How I can fix the problem?

I don’t know which line of code is raising this error, but this ValueError is raised if you are trying to transform an invalid string to an int as seen here:

# fails
int('Dancing')
# ValueError: invalid literal for int() with base 10: 'Dancing'

# works
int('10')
# 10

Check the stacktrace to isolate the failing operation and then check how this string is created.
Based on the posted folder structure I would guess integer folder names would be expected (such as 0, 1, etc.) instead of words (such as Dancing, Picking_up etc.) or maybe it’s the target value (probably more likely).

@ptrblck Thank you for the answer. For creating the csv files, the path to the videos and also the name of labels should be in different columns or they should be placed in the same column but to be separated from each other with " " ?
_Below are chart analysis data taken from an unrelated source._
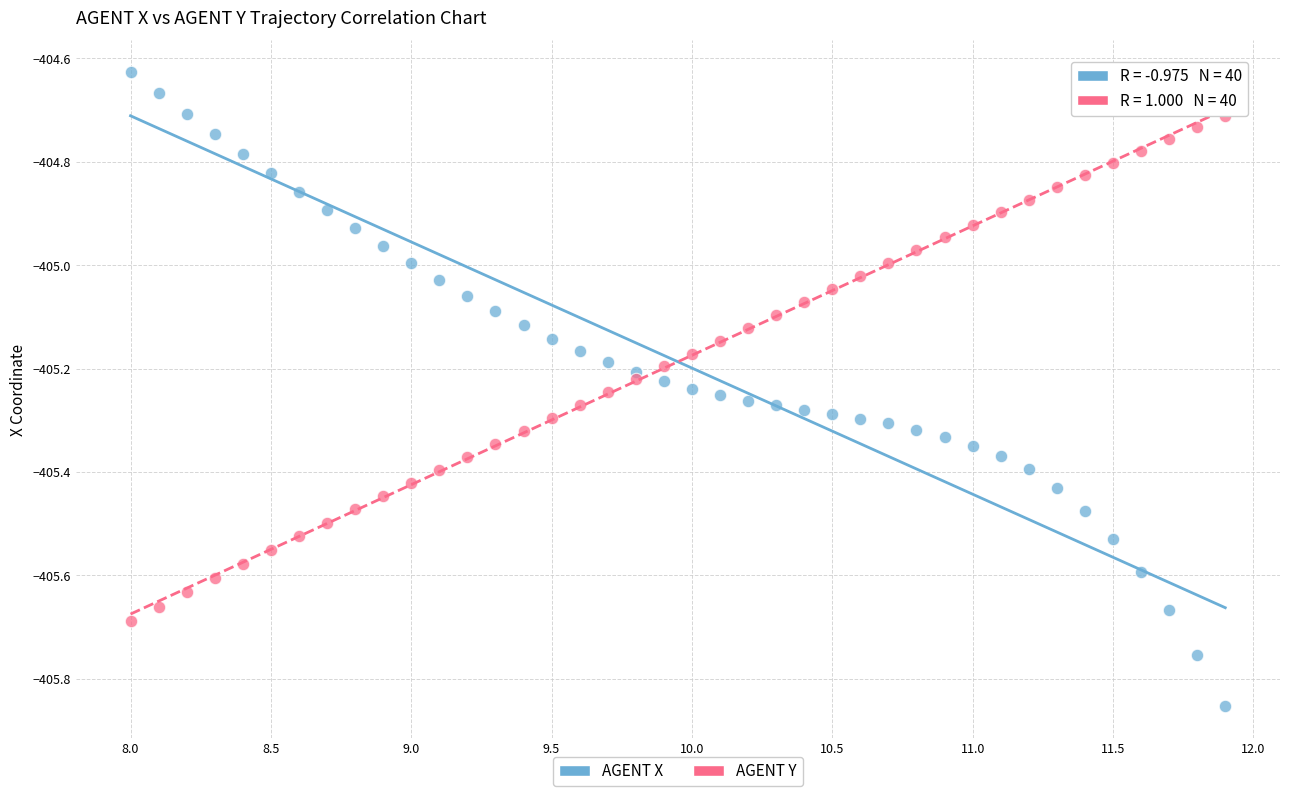

Across all data points, what is the range of Y values (max minus min)?

1.2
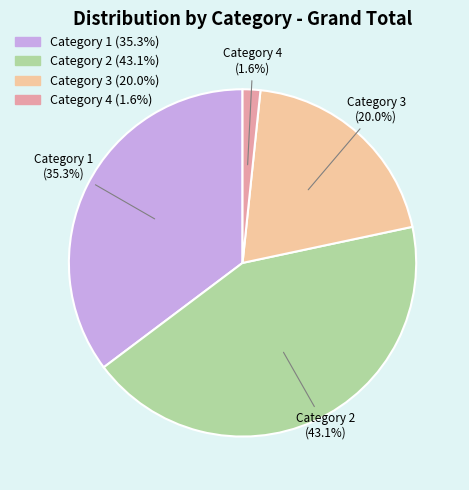

Does any single category account for the majority?

No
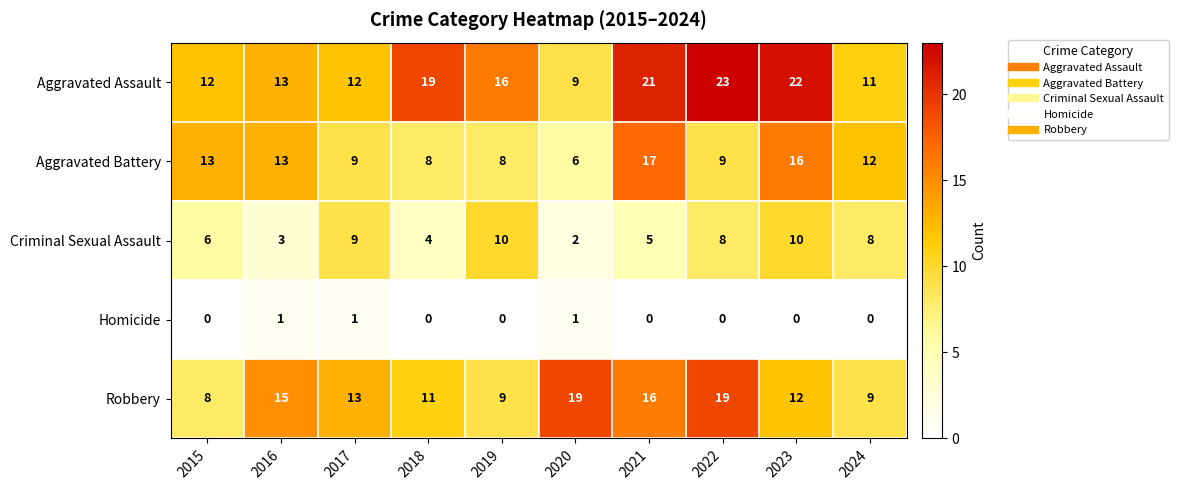

What is the spread (max minus min) of values at 2015?

13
Also, I copied all the videos in a main folder and created a csv file that in the first column, the name of videos (e.g. vid1.mp4) is stored and in the next column the name of labels (e.g. 1, 2). But after running, I see the following error:

Caught RuntimeError in DataLoader worker process 0.
Original Traceback (most recent call last):
  File "/home/user/miniconda3/envs/new/lib/python3.10/site-packages/torch/utils/data/_utils/worker.py", line 308, in _worker_loop
    data = fetcher.fetch(index)
  File "/home/user/miniconda3/envs/new/lib/python3.10/site-packages/torch/utils/data/_utils/fetch.py", line 32, in fetch
    data.append(next(self.dataset_iter))
  File "/home/user/miniconda3/envs/new/lib/python3.10/site-packages/pytorchvideo/data/labeled_video_dataset.py", line 225, in __next__
    raise RuntimeError(
RuntimeError: Failed to load video after 10 retries.
  File "/home/user/UCF_main/light_vid_class/training.py", line 199, in train
    trainer.fit(classification_module, data_module)
  File "/home/user/UCF_main/light_vid_class/training.py", line 204, in <module>
    train()

Any idea?

I don’t know what “columns” would mean for csv files, but based on the link it seems a whitespace is used to separate the path from the label.